Entries provided START

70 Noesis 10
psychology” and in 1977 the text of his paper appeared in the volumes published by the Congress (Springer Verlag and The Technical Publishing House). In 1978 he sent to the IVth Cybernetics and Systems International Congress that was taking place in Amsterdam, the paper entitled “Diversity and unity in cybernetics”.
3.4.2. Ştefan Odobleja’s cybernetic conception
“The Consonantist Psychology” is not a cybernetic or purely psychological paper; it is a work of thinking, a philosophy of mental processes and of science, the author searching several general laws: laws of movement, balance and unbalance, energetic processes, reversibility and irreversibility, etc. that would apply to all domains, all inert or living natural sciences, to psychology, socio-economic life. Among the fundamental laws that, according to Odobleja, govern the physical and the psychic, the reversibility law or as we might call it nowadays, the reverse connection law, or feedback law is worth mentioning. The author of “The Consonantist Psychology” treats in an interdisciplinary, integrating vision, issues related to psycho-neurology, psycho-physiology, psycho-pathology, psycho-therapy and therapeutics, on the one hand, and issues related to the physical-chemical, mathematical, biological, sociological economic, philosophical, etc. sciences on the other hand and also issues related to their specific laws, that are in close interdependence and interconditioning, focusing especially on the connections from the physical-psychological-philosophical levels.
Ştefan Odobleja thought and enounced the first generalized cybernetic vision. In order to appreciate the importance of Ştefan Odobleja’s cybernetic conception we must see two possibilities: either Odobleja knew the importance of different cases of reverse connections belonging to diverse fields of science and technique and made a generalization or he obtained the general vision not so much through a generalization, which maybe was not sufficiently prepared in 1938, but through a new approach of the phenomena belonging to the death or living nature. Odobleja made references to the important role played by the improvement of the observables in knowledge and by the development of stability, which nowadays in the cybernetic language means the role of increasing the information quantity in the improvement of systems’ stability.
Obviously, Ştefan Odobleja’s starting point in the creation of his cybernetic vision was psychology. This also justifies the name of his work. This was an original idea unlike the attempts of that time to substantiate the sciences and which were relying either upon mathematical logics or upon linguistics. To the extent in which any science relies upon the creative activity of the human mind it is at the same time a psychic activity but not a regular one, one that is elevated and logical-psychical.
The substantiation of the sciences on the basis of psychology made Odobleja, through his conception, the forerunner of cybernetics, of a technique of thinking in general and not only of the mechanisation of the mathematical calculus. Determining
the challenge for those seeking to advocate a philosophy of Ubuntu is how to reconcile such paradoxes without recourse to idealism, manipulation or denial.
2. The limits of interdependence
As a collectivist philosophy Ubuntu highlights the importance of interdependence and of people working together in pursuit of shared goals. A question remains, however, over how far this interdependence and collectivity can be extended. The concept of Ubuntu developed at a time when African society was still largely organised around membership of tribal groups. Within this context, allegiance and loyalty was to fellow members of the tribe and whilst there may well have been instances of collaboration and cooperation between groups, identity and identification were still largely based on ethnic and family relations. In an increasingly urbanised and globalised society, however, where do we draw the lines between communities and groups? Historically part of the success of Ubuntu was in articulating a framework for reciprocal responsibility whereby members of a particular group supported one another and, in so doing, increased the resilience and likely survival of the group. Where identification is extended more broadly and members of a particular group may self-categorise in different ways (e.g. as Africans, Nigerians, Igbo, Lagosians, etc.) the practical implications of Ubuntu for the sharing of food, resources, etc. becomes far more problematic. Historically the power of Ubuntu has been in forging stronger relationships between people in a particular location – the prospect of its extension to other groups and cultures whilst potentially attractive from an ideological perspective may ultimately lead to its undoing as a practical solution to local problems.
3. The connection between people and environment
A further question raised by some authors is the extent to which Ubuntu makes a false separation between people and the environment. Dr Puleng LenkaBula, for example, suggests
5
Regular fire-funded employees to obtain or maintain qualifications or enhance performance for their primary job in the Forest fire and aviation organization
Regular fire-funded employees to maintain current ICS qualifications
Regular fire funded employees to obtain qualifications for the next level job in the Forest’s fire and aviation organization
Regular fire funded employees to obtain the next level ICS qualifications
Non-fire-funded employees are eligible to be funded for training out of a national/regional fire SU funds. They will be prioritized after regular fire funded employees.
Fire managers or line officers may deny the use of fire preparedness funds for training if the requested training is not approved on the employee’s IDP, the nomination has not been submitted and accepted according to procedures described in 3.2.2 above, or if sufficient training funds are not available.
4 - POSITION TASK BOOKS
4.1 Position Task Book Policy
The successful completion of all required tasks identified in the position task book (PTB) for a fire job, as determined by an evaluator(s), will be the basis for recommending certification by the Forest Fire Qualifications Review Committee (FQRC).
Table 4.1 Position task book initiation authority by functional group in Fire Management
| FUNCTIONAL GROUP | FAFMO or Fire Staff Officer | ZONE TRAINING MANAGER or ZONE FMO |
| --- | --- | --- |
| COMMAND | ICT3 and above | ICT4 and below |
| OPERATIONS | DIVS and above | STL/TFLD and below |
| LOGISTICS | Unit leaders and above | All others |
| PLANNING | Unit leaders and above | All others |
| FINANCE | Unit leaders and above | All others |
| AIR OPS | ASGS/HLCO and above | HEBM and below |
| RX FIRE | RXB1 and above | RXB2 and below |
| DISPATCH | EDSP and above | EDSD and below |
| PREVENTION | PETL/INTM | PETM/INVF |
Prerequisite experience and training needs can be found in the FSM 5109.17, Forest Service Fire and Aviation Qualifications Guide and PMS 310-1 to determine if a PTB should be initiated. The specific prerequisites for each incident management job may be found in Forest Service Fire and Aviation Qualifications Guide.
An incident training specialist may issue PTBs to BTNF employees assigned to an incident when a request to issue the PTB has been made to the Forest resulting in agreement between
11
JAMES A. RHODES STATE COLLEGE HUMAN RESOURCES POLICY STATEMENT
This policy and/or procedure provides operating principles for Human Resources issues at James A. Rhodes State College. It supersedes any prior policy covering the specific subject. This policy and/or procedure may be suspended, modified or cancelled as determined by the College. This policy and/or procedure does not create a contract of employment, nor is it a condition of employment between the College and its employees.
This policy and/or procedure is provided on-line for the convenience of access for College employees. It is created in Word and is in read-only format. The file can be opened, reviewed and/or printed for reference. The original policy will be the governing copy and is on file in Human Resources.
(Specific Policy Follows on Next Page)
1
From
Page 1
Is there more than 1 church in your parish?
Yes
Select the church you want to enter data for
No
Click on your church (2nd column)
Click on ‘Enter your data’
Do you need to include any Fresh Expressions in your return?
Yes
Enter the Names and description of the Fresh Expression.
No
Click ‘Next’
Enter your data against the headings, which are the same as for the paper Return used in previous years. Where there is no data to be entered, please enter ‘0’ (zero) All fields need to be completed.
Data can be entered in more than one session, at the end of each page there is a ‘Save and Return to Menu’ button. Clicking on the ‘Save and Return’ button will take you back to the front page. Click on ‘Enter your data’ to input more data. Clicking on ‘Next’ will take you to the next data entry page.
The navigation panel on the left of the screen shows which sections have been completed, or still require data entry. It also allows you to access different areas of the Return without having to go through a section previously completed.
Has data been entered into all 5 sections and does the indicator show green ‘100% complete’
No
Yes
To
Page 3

Entries provided END

Problem description ▸ Transcribe verbatim. Cover the lines from the first line of the entries above to the line containing "3.4.2. Ştefan Odobleja’s", inclusive.

Output for this task ▸
70 Noesis 10
psychology” and in 1977 the text of his paper appeared in the volumes published by the Congress (Springer Verlag and The Technical Publishing House). In 1978 he sent to the IVth Cybernetics and Systems International Congress that was taking place in Amsterdam, the paper entitled “Diversity and unity in cybernetics”.
3.4.2. Ştefan Odobleja’s cybernetic conception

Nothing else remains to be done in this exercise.